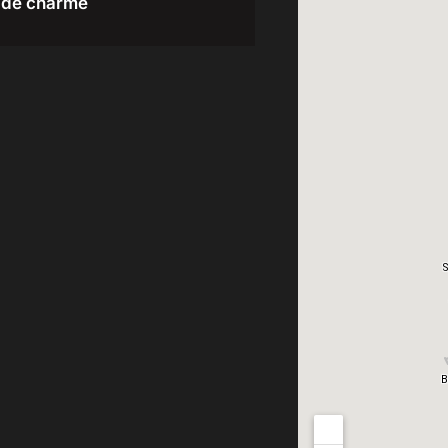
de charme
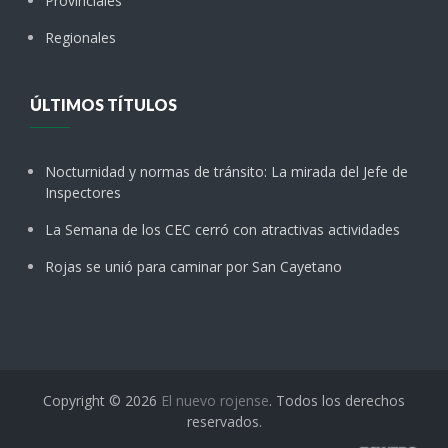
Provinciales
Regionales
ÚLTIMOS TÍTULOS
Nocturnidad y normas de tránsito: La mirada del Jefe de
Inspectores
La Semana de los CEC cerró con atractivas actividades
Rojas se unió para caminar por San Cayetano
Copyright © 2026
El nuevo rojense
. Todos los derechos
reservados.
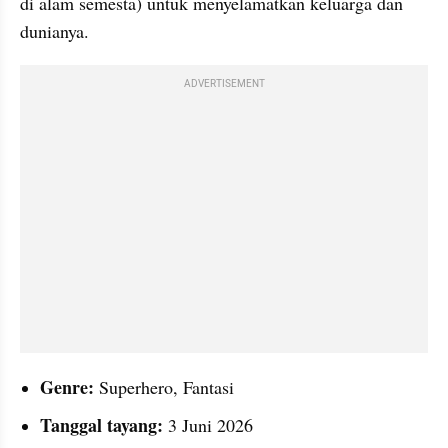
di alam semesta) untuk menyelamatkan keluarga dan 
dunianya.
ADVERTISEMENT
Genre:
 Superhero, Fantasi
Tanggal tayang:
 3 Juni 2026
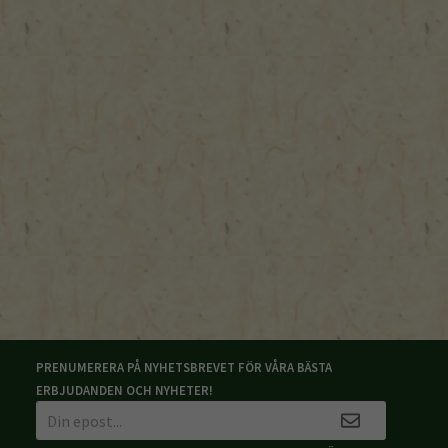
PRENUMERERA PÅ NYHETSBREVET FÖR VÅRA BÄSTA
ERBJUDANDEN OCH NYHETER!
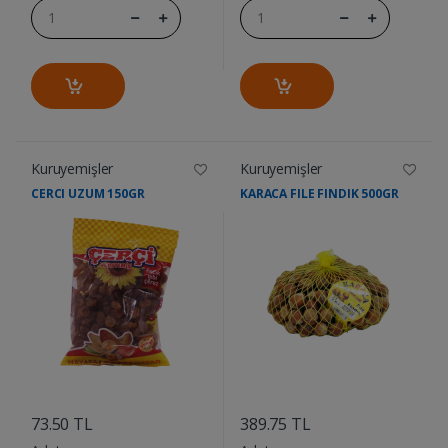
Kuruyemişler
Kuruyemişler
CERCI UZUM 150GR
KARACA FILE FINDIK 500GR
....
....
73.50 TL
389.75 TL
● ● ● ● ● ● ●
Brief:
Copy out the text of all these records line for line, leaving out the pictures.

Task output:
de charme
Provinciales
Regionales
ÚLTIMOS TÍTULOS
Nocturnidad y normas de tránsito: La mirada del Jefe de
Inspectores
La Semana de los CEC cerró con atractivas actividades
Rojas se unió para caminar por San Cayetano
Copyright © 2026
El nuevo rojense
. Todos los derechos
reservados.
di alam semesta) untuk menyelamatkan keluarga dan 
dunianya.
ADVERTISEMENT
Genre:
 Superhero, Fantasi
Tanggal tayang:
 3 Juni 2026
PRENUMERERA PÅ NYHETSBREVET FÖR VÅRA BÄSTA
ERBJUDANDEN OCH NYHETER!
Kuruyemişler
Kuruyemişler
CERCI UZUM 150GR
KARACA FILE FINDIK 500GR
....
....
73.50 TL
389.75 TL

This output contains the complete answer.